Exercise aim
Retype every line of the records below exactly, leaving out the pictures.

The records
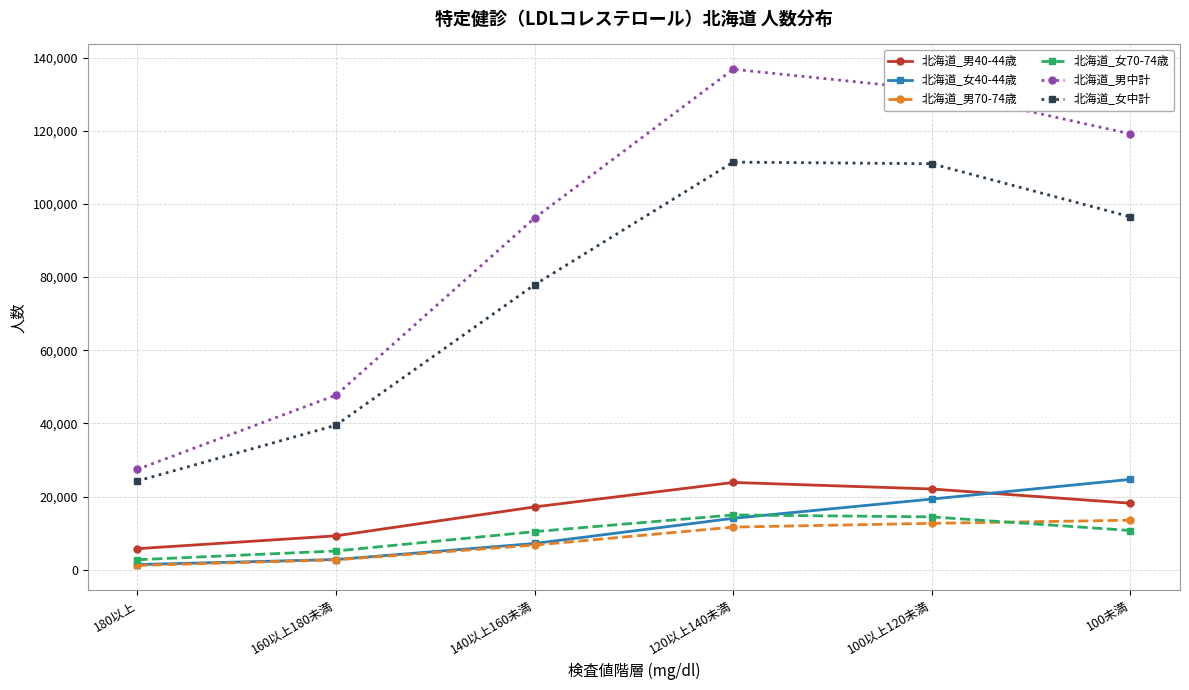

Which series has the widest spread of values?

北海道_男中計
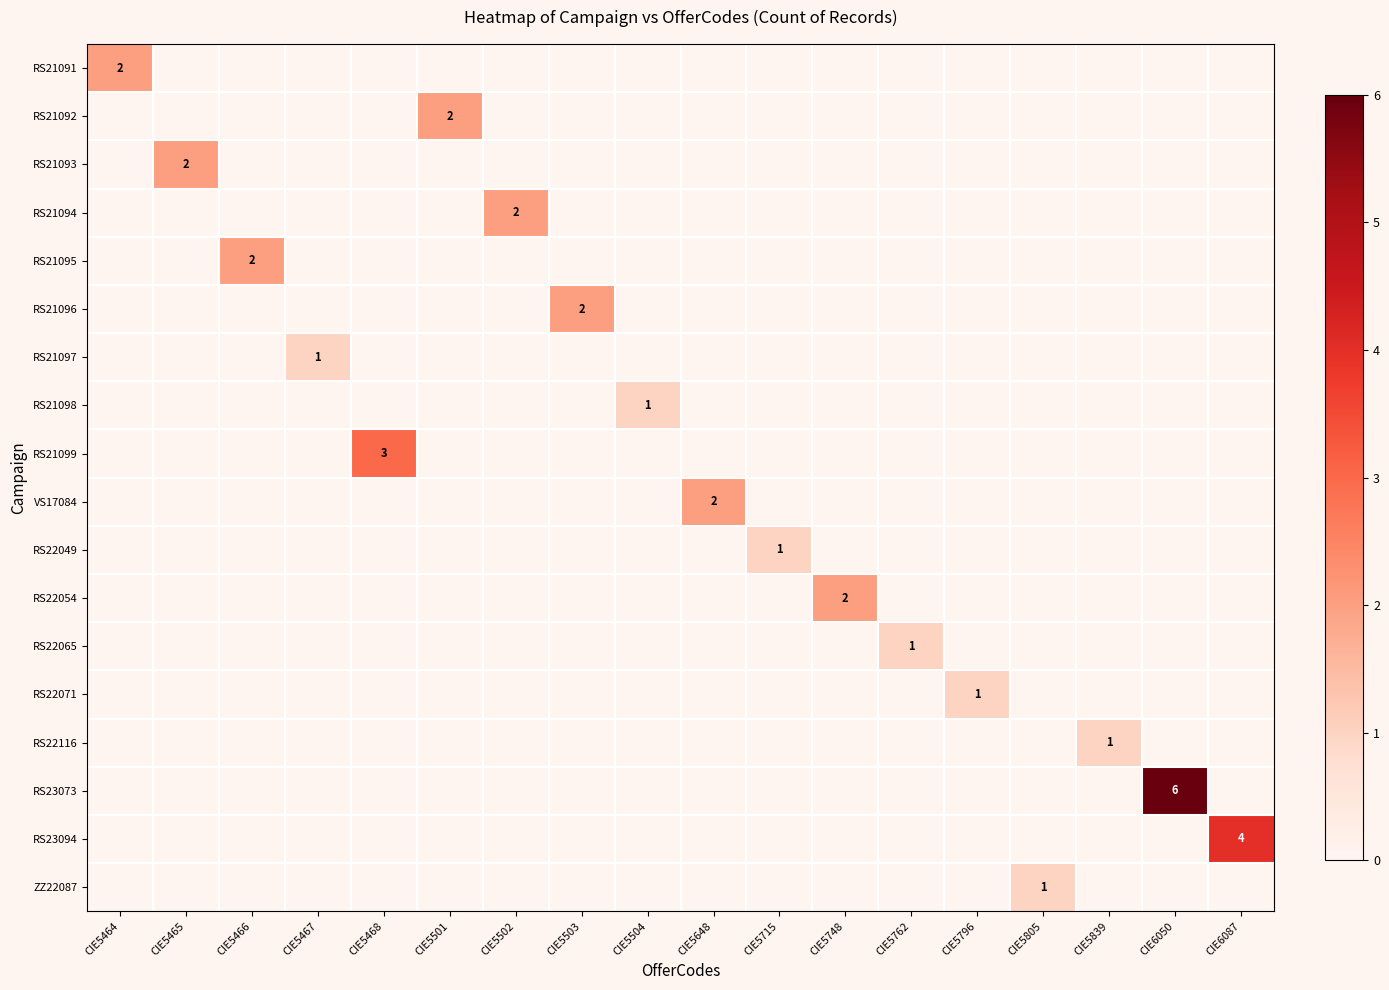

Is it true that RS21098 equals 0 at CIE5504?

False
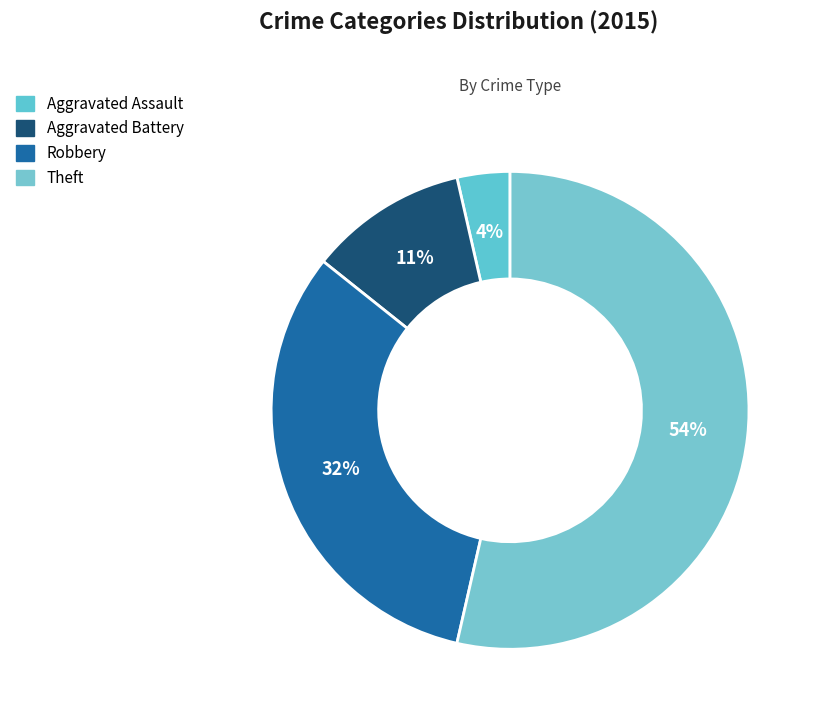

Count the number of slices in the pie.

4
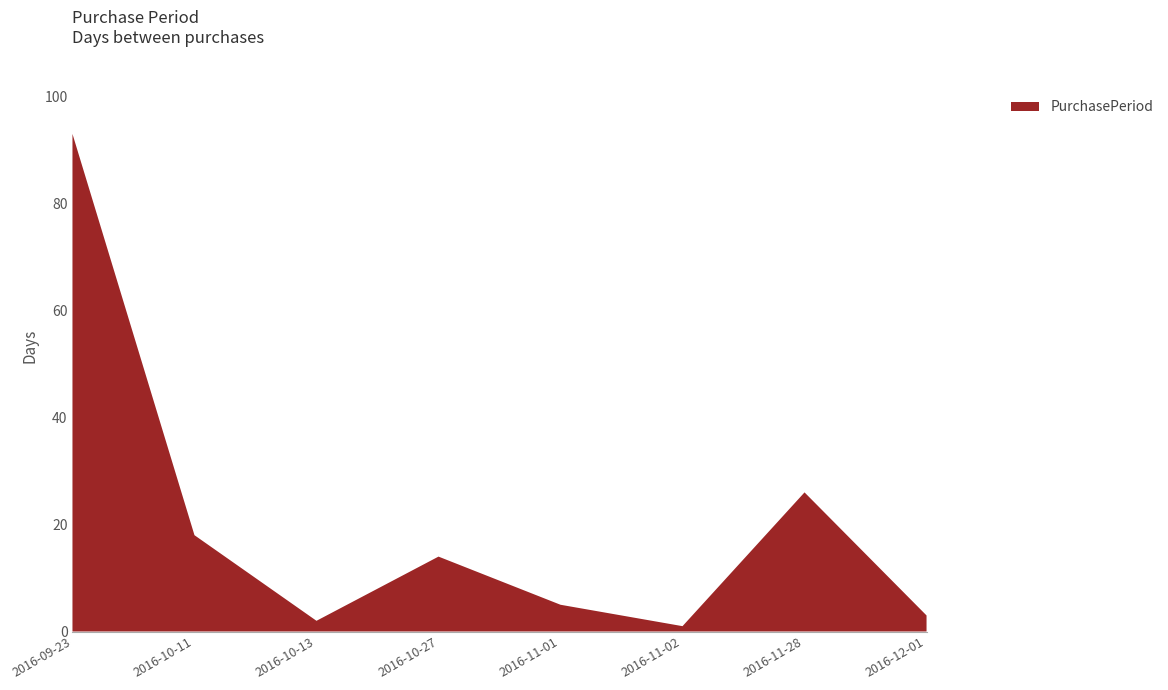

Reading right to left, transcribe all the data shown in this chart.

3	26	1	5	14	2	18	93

Task response
Which series has the widest spread of values?

北海道_男中計

Is it true that RS21098 equals 0 at CIE5504?

False

Count the number of slices in the pie.

4

Reading right to left, transcribe all the data shown in this chart.

3	26	1	5	14	2	18	93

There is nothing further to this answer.